Pemilihan umum serentak nasional untuk
memilih anggota DPR, DPD, Presiden/Wakil Presiden; dan beberapa waktu
setelahnya dilaksanakan Pemilihan umum serentak provinsi untuk memilih anggota
DPRD Provinsi dan memilih gubernur; dan kemudian beberapa waktu setelahnya
dilaksanakan pemilihan umum serentak kabupaten/kota untuk memilih anggota DPRD
Kabupaten/Kota dan memilih Bupati dan Walikota;
6.
Pilihan-pilihan lainnya sepanjang tetap
menjaga sifat keserentakan pemilihan umum untuk memilih anggota DPR, DPD, dan
Presiden/Wakil Presiden;
Melalui putusan Mahkamah Konstitusi Nomor 135/PUU-XXII/2024, pilihan
konstitusionalitas demokrasi yang dianggap paling berkelindan dengan
penjadwalan keserentakan pemilu dinisbatkan pada pembelahan rezim pemilu
menjadi pemilu-nasional (memilih anggota DPR, anggota DPD, Presiden dan Wakil
Presiden) serta pemilu-lokal (memilih anggota DPRD provinsi/kab/kota dan
pemilihan Gubernur/Bupati/ Walikota) dimana jadwal antar kedua rezim pemilihan
tersebut dengan berpatok pada rampungnya keseluruhan tahapan pemilu-nasional
yang ditandai dengan pelantikan anggota DPR. DPD, Presiden dan Wakil Presiden,
setelah itu, dilanjutkan dengan helatan pemilu-lokal. Penjadwalan ini dianggap
paling tepat untuk memecah kejenuhan pemilih, berjibakunya penyelenggara dengan
desakan waktu yang mepet serta keseriusan parpol dalam mempersiapkan
calon-calonya atau secara keseluruhan berkaitan dengan implikasi pada kualitas
demokrasi yang sesuai dengan senyawa konstusional kita, terlepas dengan segala
kegamangan hukum yang ditimbulkan.
Desain Pengaturan Masa Transisi
Pada amar
putusanya, Mahkamah Konstitusi menyadari bahwa peralihan penjadwalan pemilu
sebagai bola salju putusan Mahkamah Konstitusi Nomor 135/PUU-XXII/2024 ialah
konstruksi pengaturan dimasa peralihan ini. Tidak gampang untuk merumuskan
pilihan yang tepat mengingat sedikit atau banyak model kebijakan sebagai
tawaran koneksitas pengaturan pada masa peralihan dapat menyebabkan
persinggungan norma lainya termasuk pula pelaksanaan teknis. Dalam terminologi
hukum memang dikenal adanya pengaturan masa transisi. Jimly
Asshiddiqie mendeskripsikan bahwa masa transisi dalam konteks hukum adalah masa
peralihan yang ditandai dengan perlunya pengaturan baru yang menjembatani
antara sistem lama dengan sistem baru. Pengaturan hukum di masa ini bersifat
adaptif, selektif, dan harus menjamin kesinambungan hukum agar tidak terjadi
kekosongan hukum (legal vacuum).” Tidak saja menjembatani, Mahfud MD
mengilustrasikan bahwa pengaturan dimasa transisi harus mengedepankan
stabilitas berkombinasi kepastian hukum yang diformat dalam instrument hukum
sementara atau undang-undang khusus. Singkatnya, pengaturan masa transisi
secara substantif mengakomodir upaya pembaharuan hukum dengan paradigma
keberlajutan sistematis atau kontiuitas, umumnya bersifat flesible sebagai
jawabatan atas arah arus perubahan yang dimanis.

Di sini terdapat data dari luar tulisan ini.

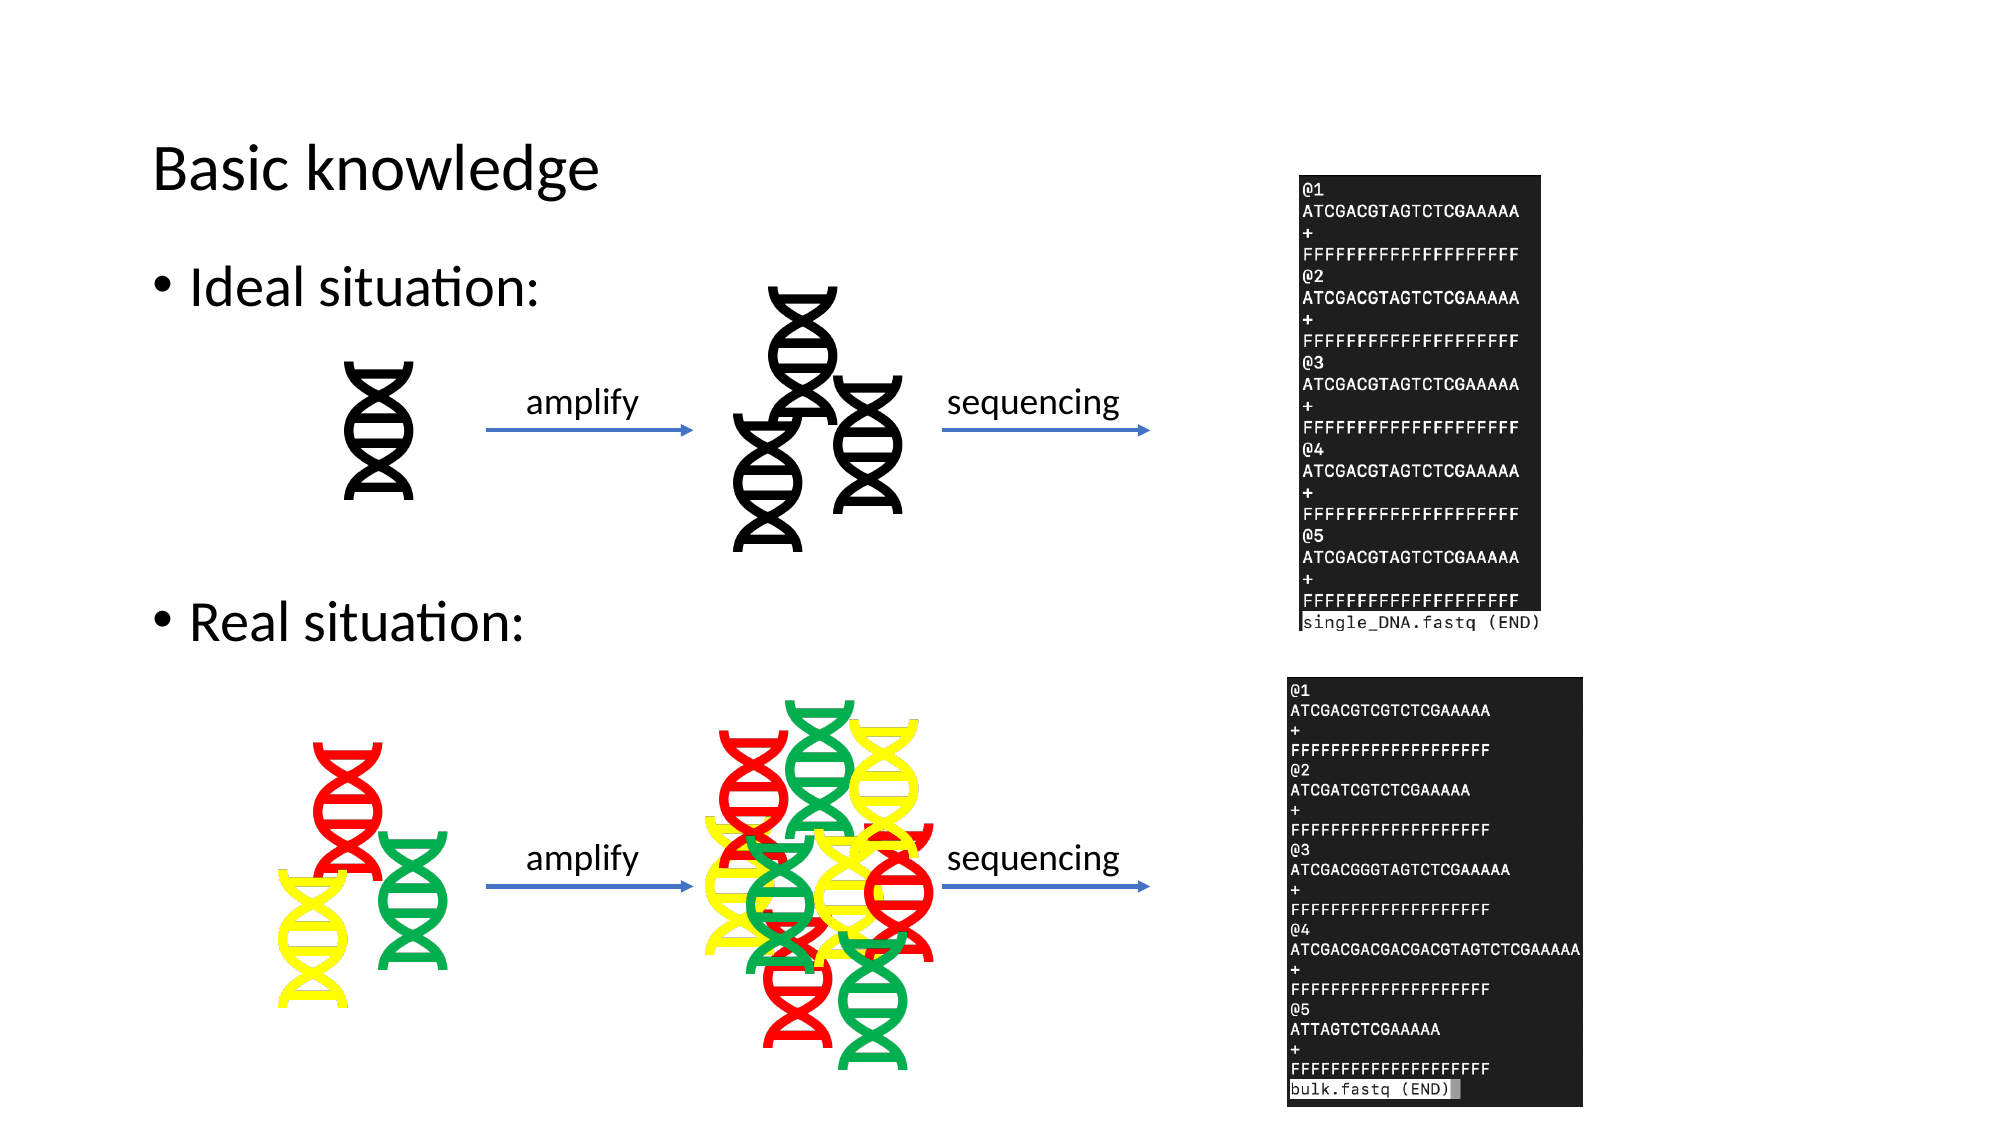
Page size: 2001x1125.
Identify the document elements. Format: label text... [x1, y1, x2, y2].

picture [1299, 175, 1541, 631]
picture [303, 355, 454, 506]
picture [1287, 677, 1583, 1107]
picture [664, 694, 974, 1076]
text_box sequencing [974, 825, 1168, 886]
text_box amplify [511, 369, 669, 430]
title Basic knowledge [137, 59, 1863, 248]
picture [237, 736, 488, 1014]
text_box sequencing [943, 369, 1168, 430]
list Ideal situation: Real situation: [137, 248, 1863, 1014]
picture [692, 280, 943, 558]
text_box amplify [511, 825, 664, 886]
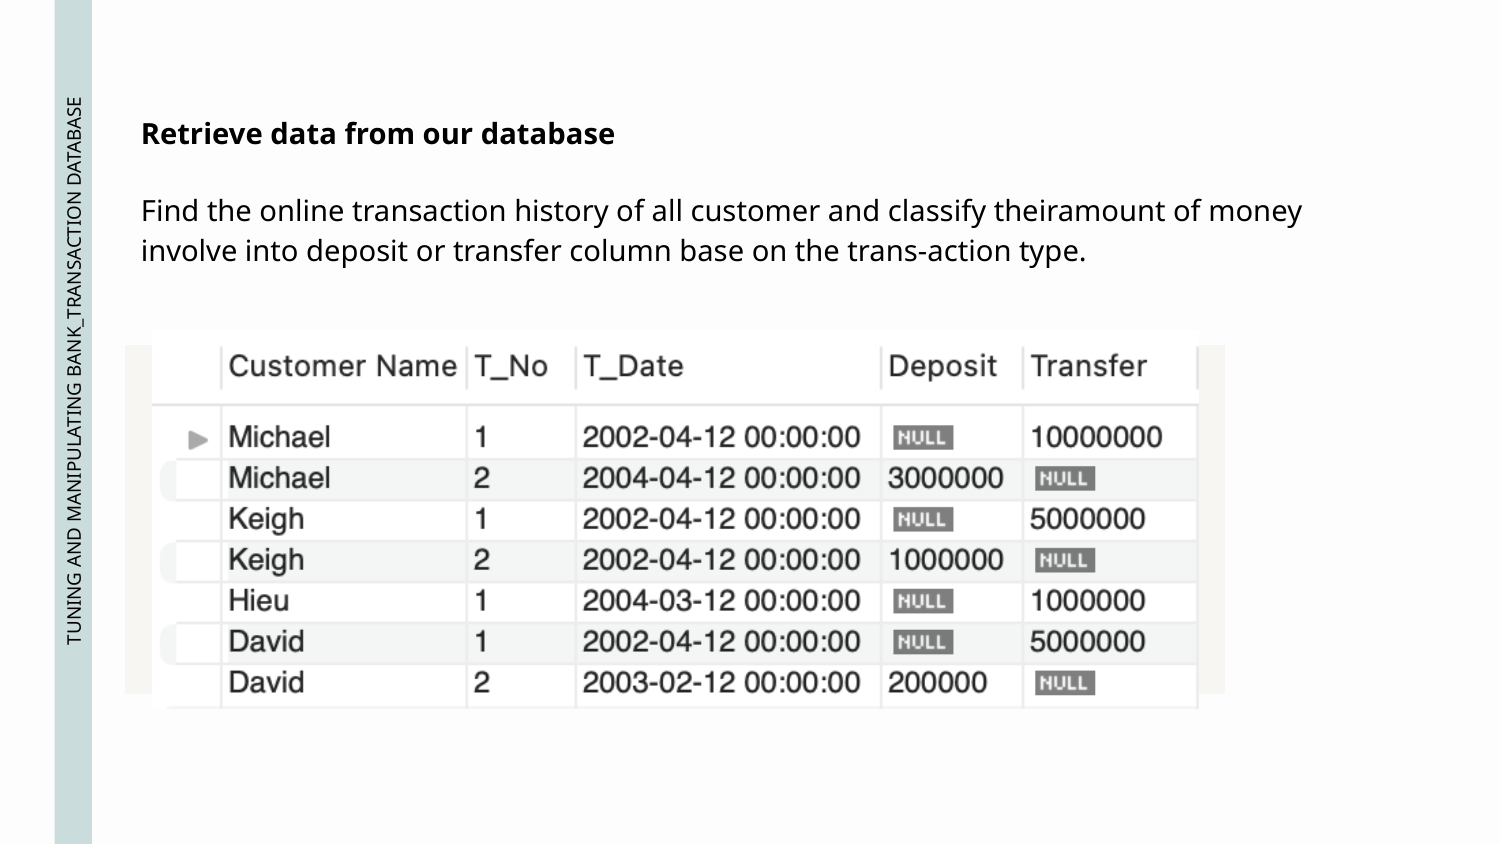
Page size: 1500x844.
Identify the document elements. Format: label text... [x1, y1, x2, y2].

title TUNING AND MANIPULATING BANK_TRANSACTION DATABASE [56, 81, 91, 788]
subtitle Find the online transaction history of all customer and classify theiramount of money involve into deposit or transfer column base on the trans-action type. [125, 172, 1333, 269]
text_box Retrieve data from our database [125, 94, 667, 172]
picture [125, 329, 1226, 710]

Kendatipun diformat dalam bentuk UU,
maka persesuaian substansi dengan perundang-undangan lain perlu ditegaskan
secara lex scripta.In casu, dikarenakan adanya penyesuaian jadwal pemilu
kedepan, maka secara tidak langsung diperlukan pula penyesuaian terhadap masa
jabatan kepala daerah dan anggota legislative sampai dengan kisaran kurun waktu
dua atau dua setengah tahun sesuai penjadwalan pemilu berdasar putusan aquo.
Dengan itu, maka UU Pemda dan UU MD3 perlu menyesuaikan diri. Selain untuk
mencegah kekosongan hukum, hal ini diperlukan untuk mengantisipasi pertentangan
undang-undang. Jika dalam konteks kepala daerah, pengisian jabatan pada masa
peralihan sudah lazim dikecap. Kebijakanya dengan menunjuk Pelaksana Jabatan.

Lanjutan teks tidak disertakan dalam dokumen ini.